### SUPPLIED TEXT
2.3. Step 1: Load Model Ensemble

[ ]:
model_path = '../models/herault_hematopoiesis/'
model = ast.ensemble(model_path, project_name = 'herault_hematopoiesis')
model.create_simulation()
Simulation object created

The ensemble object is the core component of AstroLogics that handles:

  • Loading multiple Boolean network models from a directory

  • Managing simulation parameters and configurations

  • Coordinating analysis across the model ensemble

2.4. Step 2: Simulate the model ensemble

In this part of the script we first simulate all the BN within the model ensemble. We utilize the MaBoSS engine as the main simulator.

This creates an initial state where all nodes have equal probability (0.5) of being active. This represents a neutral starting condition that allows the system to evolve according to its inherent dynamics.

We then start the simulation using MaBoSS.

MaBoSS (Markovian Boolean Stochastic Simulator) is crucial for the AstroLogics approach because:

  • It converts Boolean network dynamics into continuous-time Markov processes

  • Provides probabilistic approximation of complex state transition graphs

  • Enables analysis of both transient and steady-state behaviors

  • Scales computationally better than exhaustive state space exploration

[ ]:
# Configure simulation parameters
model.simulation.update_parameters(max_time = 20,thread_count = 15, sample_count = 2000)
model.simulation.run_simulation()
Start simulation
Simulation completed

2.5. Step 3 : Calculate the trajectory and visualize the distance matrix using MDS

In this part of the script, we compare the two method of calculating the distance between models.

In this function calculate_distancematrix, users can select the two options of data used to calculate the distance.

  • endpoint : The endpoint utilize the node activation probability at the endpoint of MaBoSS simulation. User could also defines the timepoint to define a specific timepoint they want to use to define the distance

  • trajectory : This options utilize the whole MaBoSS simulation trajectory and the dtw method to calculate the distances between models.

In this part, we show different results that could be obtained from two different method.

  • Using endpoint we showed no clear separation of the model, which coresspond to the single attractors that all the model could reach.

  • On the other hand, when using trajectory we can observe two major cluster of models based on the different signaling path that two groups of BNs took.

[5]:
model.create_trajectory()
Trajectory object created
[6]:
model.trajectory.calculate_distancematrix(mode = 'endpoint')
# Perform MDS (Multidimensional Scaling) for visualization
model.trajectory.calculate_MDS()
model.trajectory.plot_MDS(s = 100, fig_size = (8,8))
Calculating distance matrix for endpoint simulation...
Distance matrix calculated successfully.
_images/02_Analysis_Herault_hematopoiesis_15_1.png
[7]:
model.trajectory.calculate_distancematrix(mode = 'trajectory')
# Perform MDS (Multidimensional Scaling) for visualization
model.trajectory.calculate_MDS()
model.trajectory.plot_MDS(s = 100, fig_size = (8,8))
Calculating distance matrix for whole trajectory...
Distance matrix calculated successfully.

### WHAT YOU NEED TO DO
(1) In the AstroLogics tutorial, what probability of being active does the initial state give every node?
(2) From the entries, output word for word the lines starting at the one that contains "Could you measure" and ending at the one that contains "Positioned in front", including both of those lines.
The entries are unrelated to the AstroLogics tutorial.

### GIVEN RECORDS
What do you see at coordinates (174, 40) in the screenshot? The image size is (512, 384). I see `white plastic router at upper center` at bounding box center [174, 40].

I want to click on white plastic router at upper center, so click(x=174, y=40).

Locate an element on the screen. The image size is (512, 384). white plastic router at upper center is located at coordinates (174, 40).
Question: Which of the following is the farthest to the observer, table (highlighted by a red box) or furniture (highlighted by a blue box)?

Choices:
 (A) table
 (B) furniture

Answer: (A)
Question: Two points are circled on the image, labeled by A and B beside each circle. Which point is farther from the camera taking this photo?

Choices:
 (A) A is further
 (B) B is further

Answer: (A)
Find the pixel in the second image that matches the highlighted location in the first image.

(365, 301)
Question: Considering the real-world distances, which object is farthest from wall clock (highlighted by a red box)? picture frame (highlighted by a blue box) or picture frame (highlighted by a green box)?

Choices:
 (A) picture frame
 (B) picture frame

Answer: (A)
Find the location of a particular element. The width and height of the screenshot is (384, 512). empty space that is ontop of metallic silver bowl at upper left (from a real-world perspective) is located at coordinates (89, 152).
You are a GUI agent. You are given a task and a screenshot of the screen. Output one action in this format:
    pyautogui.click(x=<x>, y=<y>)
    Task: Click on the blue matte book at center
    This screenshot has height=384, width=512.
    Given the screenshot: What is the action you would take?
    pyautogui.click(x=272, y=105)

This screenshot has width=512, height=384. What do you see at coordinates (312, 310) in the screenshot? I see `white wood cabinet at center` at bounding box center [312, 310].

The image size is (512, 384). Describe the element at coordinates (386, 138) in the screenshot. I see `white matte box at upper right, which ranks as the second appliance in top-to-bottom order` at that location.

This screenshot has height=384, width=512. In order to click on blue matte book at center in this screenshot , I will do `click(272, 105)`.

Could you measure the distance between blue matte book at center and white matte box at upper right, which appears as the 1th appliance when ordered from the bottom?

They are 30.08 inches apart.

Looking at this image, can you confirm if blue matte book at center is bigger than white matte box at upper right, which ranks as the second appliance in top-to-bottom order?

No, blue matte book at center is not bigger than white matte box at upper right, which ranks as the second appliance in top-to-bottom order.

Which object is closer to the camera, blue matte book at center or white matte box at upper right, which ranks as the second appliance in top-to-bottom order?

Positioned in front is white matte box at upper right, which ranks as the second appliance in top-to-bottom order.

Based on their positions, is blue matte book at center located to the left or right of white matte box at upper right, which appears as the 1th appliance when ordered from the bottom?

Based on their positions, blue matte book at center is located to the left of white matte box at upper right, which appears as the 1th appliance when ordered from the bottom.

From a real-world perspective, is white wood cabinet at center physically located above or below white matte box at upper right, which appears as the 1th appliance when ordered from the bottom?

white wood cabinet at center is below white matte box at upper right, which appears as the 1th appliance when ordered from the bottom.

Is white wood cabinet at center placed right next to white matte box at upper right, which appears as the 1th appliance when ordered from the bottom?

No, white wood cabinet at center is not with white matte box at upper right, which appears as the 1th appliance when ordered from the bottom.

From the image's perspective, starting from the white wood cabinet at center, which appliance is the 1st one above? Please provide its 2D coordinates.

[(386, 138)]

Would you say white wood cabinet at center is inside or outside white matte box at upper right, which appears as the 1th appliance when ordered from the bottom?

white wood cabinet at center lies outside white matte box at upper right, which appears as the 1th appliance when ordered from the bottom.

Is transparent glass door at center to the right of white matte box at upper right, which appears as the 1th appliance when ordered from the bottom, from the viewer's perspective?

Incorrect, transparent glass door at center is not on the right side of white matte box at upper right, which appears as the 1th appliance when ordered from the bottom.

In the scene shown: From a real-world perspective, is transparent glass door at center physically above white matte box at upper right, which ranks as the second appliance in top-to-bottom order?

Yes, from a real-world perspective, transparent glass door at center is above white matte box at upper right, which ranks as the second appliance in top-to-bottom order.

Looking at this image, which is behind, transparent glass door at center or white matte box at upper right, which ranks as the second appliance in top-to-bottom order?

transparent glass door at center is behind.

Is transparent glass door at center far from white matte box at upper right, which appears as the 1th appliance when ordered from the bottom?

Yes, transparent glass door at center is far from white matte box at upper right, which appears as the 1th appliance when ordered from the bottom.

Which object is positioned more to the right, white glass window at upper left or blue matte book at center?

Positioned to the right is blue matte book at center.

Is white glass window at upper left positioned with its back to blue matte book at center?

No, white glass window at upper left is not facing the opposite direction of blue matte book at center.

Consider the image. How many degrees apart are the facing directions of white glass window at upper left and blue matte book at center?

### RESPONSES
(1) Every node has an equal probability of 0.5 of being active.

(2)
Could you measure the distance between blue matte book at center and white matte box at upper right, which appears as the 1th appliance when ordered from the bottom?

They are 30.08 inches apart.

Looking at this image, can you confirm if blue matte book at center is bigger than white matte box at upper right, which ranks as the second appliance in top-to-bottom order?

No, blue matte book at center is not bigger than white matte box at upper right, which ranks as the second appliance in top-to-bottom order.

Which object is closer to the camera, blue matte book at center or white matte box at upper right, which ranks as the second appliance in top-to-bottom order?

Positioned in front is white matte box at upper right, which ranks as the second appliance in top-to-bottom order.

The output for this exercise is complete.